Derick closed his eyes, shutting out Moreau’s entreating, sympathetic gaze. Could it be that Vivienne Aveline was not as heartless as she’d seemed?
“And you’re wrong about her. When you left for France, Vivienne did her best to keep track of you. She poured out her worry for you in her letters to me. In time, she came to suspect what role you played in the war. We both did. She would never have betrayed England, never have done anything to put you in danger.”
If not her, then who?
“Vivienne’s letter said she’d seen something she shouldn’t have. Now you say there is a traitor here. Maybe she saw something that got her killed.”
Derick’s eyes flew open. “Wait—she said she saw something she shouldn’t have?”
“Yes.”
“Did she say what?”
“Non. The letter was very short, rushed, her handwriting hurried and scribbled, agitated.”
Damnation. This could change everything. “Do you have it?”
“Non. I left it safe in France, with all of her other letters to me. But I tell you, it said only that I should stay in France, that she’d seen something she shouldn’t have, that she didn’t feel safe here any longer, and that she was coming to me immediately.”
Derick scrambled to reevaluate everything he’d thought he knew. But first he needed everything Moreau knew. “So when you got here, you learned that Mother was dead. Then what did you do?”
“I could not believe it, so I decided I must stay until I learned what truly befell my Vivienne, and avenged her. I didn’t have much money, not enough to stay at an inn for long, so I decided to conserve my coin for food and find a place in the woods to stay. I found this place and then started investigating.”
“You were
the man asking questions in town about her,” Derick realized.
“Yes, as discreetly as I could. But I learned nothing that I didn’t already know…except that the Wallingford man had been Vivienne’s lover for many years before his accident.” A look of jealous distaste crossed Moreau’s features, followed by resignation. “She never shared that with me. Alas, I cannot fault her. It’s not as if I’ve been a monk all this time. And your mother was a woman of strong passions. But I know her heart belonged to me, as mine does to her.”
Derick had no wish to think about his mother and her passions. “Then what did you do?”
“I tried to retrace Vivienne’s steps, to discover what she may have seen. I learned from one of your maids that the day news arrived of Scarsdale’s death, Vivienne went to Wallingford Manor, presumably to share the wonderful news with her…friend. It is unknown whether she ever made it that far because when she came back, she was very upset, but wouldn’t tell the maid anything.
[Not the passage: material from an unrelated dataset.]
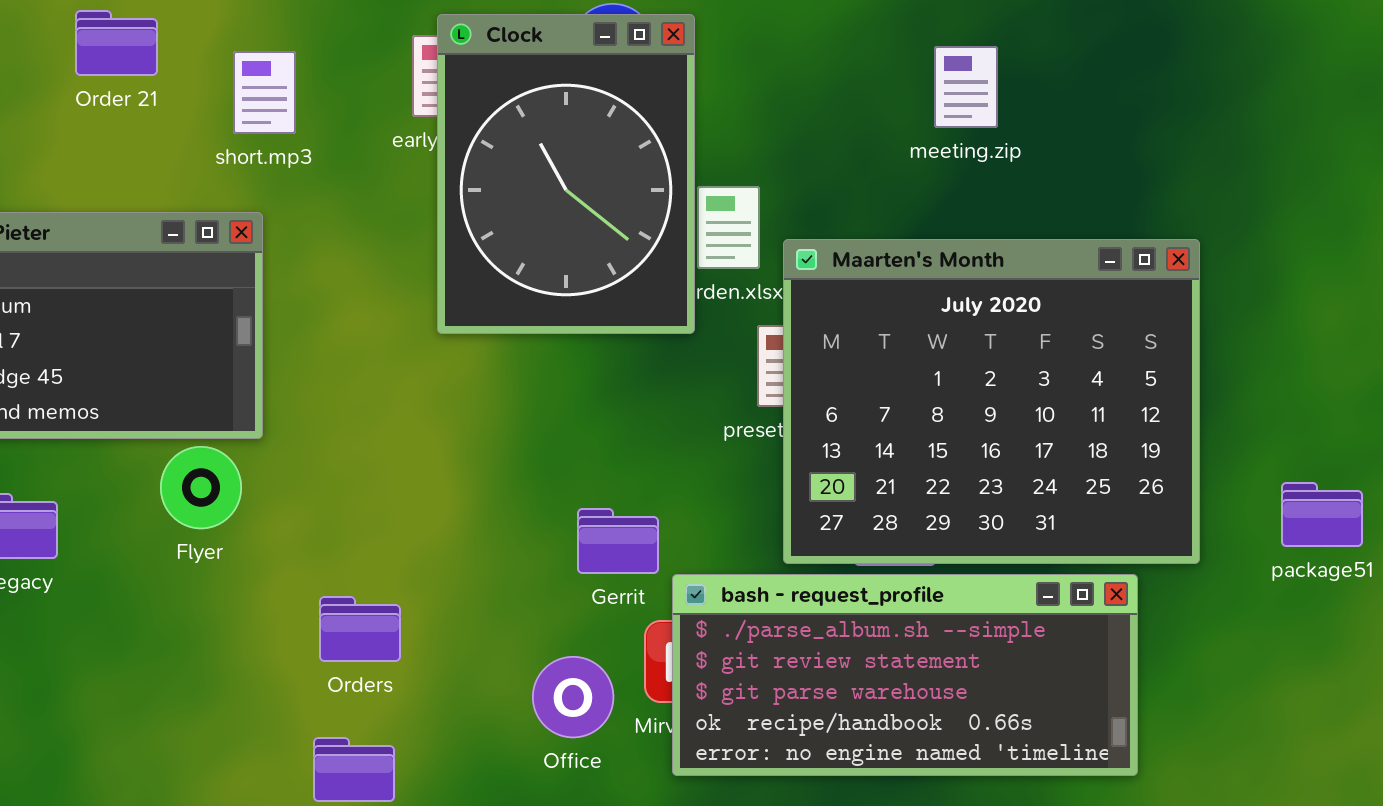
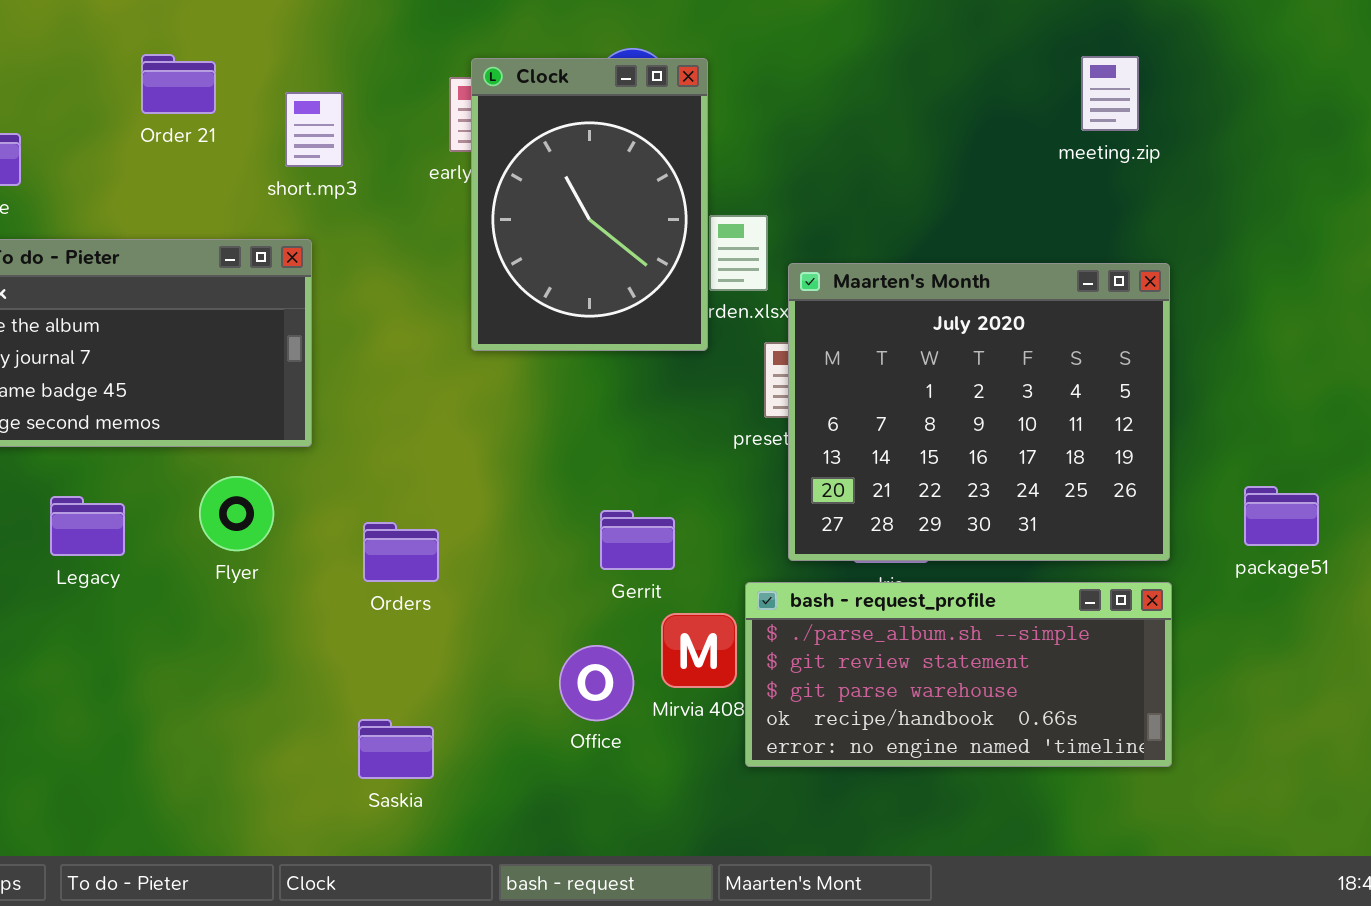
meeting.zip: [934,46,998,128] -> [1081,56,1139,131], moved
Flyer: [160,446,242,529] -> [199,476,274,551], moved
bash - request_profile: [672,574,1138,776] -> [745,582,1172,767], moved
Orders: [319,596,401,662] -> [363,522,439,582], moved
Two days later, Vivienne was dead.”
What the hell had happened between the castle and the manor?
“When you arrived, I thought about reaching out to you for help, but I could not bring myself to do it. Yet I cannot bring myself to leave, either, not knowing what happened to your mother.” The Frenchman let out a growl of frustration. “So I find myself watching Wallingford Manor more often than not, since that was the last place she was known to have gone. I can think of nothing else to do.”
“You’ve been watching Wallingford Manor?”
“As much as I am able without rousing suspicion.”
“Were you there last night?”
Moreau nodded.
“Was it you who snuck into the house?”
But Moreau gave a quick shake of his head. “Non. It was another man.”
“You saw him?”
“Oui. He caught my attention because of how he crept through the shadows, sticking very close to the house, as if he didn’t wish to be seen. It seemed very suspicious. When he reached the house, he stopped, very sudden like, and then dashed in through an open set of French doors.”